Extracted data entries

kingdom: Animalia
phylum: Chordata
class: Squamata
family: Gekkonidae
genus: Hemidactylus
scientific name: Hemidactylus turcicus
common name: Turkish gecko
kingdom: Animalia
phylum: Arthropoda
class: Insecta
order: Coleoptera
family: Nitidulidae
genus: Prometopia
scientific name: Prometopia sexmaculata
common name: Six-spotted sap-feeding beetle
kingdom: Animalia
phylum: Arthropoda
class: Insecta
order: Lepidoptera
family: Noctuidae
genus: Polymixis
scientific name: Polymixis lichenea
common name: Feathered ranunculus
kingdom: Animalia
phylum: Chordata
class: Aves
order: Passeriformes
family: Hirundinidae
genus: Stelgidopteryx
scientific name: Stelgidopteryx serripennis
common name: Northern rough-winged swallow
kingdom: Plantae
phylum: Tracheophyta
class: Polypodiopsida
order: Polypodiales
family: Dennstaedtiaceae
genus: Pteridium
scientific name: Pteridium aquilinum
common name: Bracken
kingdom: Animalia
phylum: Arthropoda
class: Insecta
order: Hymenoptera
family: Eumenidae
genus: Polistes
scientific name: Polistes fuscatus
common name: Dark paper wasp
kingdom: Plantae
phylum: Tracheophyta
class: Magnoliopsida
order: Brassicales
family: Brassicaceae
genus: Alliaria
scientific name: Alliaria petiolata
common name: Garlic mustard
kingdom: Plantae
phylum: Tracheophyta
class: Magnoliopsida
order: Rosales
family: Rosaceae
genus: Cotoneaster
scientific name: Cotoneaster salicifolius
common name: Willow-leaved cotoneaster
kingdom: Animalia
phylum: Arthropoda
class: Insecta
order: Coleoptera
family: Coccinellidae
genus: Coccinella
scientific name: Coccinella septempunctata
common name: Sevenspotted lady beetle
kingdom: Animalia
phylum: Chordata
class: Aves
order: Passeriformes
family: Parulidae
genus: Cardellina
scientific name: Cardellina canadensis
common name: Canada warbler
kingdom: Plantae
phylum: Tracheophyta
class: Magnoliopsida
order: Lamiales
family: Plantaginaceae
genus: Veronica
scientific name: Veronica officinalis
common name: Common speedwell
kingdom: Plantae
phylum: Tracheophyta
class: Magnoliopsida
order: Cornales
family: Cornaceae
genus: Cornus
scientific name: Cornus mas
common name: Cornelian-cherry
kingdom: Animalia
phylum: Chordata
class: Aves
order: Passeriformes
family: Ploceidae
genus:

[What is asked]: Recast the lines of the listing as a numbered list, from its first line through the line containing "genus: Veronica", including both, and leave out any blank lines.

[Complete output]:
1. kingdom: Animalia
2. phylum: Chordata
3. class: Squamata
4. family: Gekkonidae
5. genus: Hemidactylus
6. scientific name: Hemidactylus turcicus
7. common name: Turkish gecko
8. kingdom: Animalia
9. phylum: Arthropoda
10. class: Insecta
11. order: Coleoptera
12. family: Nitidulidae
13. genus: Prometopia
14. scientific name: Prometopia sexmaculata
15. common name: Six-spotted sap-feeding beetle
16. kingdom: Animalia
17. phylum: Arthropoda
18. class: Insecta
19. order: Lepidoptera
20. family: Noctuidae
21. genus: Polymixis
22. scientific name: Polymixis lichenea
23. common name: Feathered ranunculus
24. kingdom: Animalia
25. phylum: Chordata
26. class: Aves
27. order: Passeriformes
28. family: Hirundinidae
29. genus: Stelgidopteryx
30. scientific name: Stelgidopteryx serripennis
31. common name: Northern rough-winged swallow
32. kingdom: Plantae
33. phylum: Tracheophyta
34. class: Polypodiopsida
35. order: Polypodiales
36. family: Dennstaedtiaceae
37. genus: Pteridium
38. scientific name: Pteridium aquilinum
39. common name: Bracken
40. kingdom: Animalia
41. phylum: Arthropoda
42. class: Insecta
43. order: Hymenoptera
44. family: Eumenidae
45. genus: Polistes
46. scientific name: Polistes fuscatus
47. common name: Dark paper wasp
48. kingdom: Plantae
49. phylum: Tracheophyta
50. class: Magnoliopsida
51. order: Brassicales
52. family: Brassicaceae
53. genus: Alliaria
54. scientific name: Alliaria petiolata
55. common name: Garlic mustard
56. kingdom: Plantae
57. phylum: Tracheophyta
58. class: Magnoliopsida
59. order: Rosales
60. family: Rosaceae
61. genus: Cotoneaster
62. scientific name: Cotoneaster salicifolius
63. common name: Willow-leaved cotoneaster
64. kingdom: Animalia
65. phylum: Arthropoda
66. class: Insecta
67. order: Coleoptera
68. family: Coccinellidae
69. genus: Coccinella
70. scientific name: Coccinella septempunctata
71. common name: Sevenspotted lady beetle
72. kingdom: Animalia
73. phylum: Chordata
74. class: Aves
75. order: Passeriformes
76. family: Parulidae
77. genus: Cardellina
78. scientific name: Cardellina canadensis
79. common name: Canada warbler
80. kingdom: Plantae
81. phylum: Tracheophyta
82. class: Magnoliopsida
83. order: Lamiales
84. family: Plantaginaceae
85. genus: Veronica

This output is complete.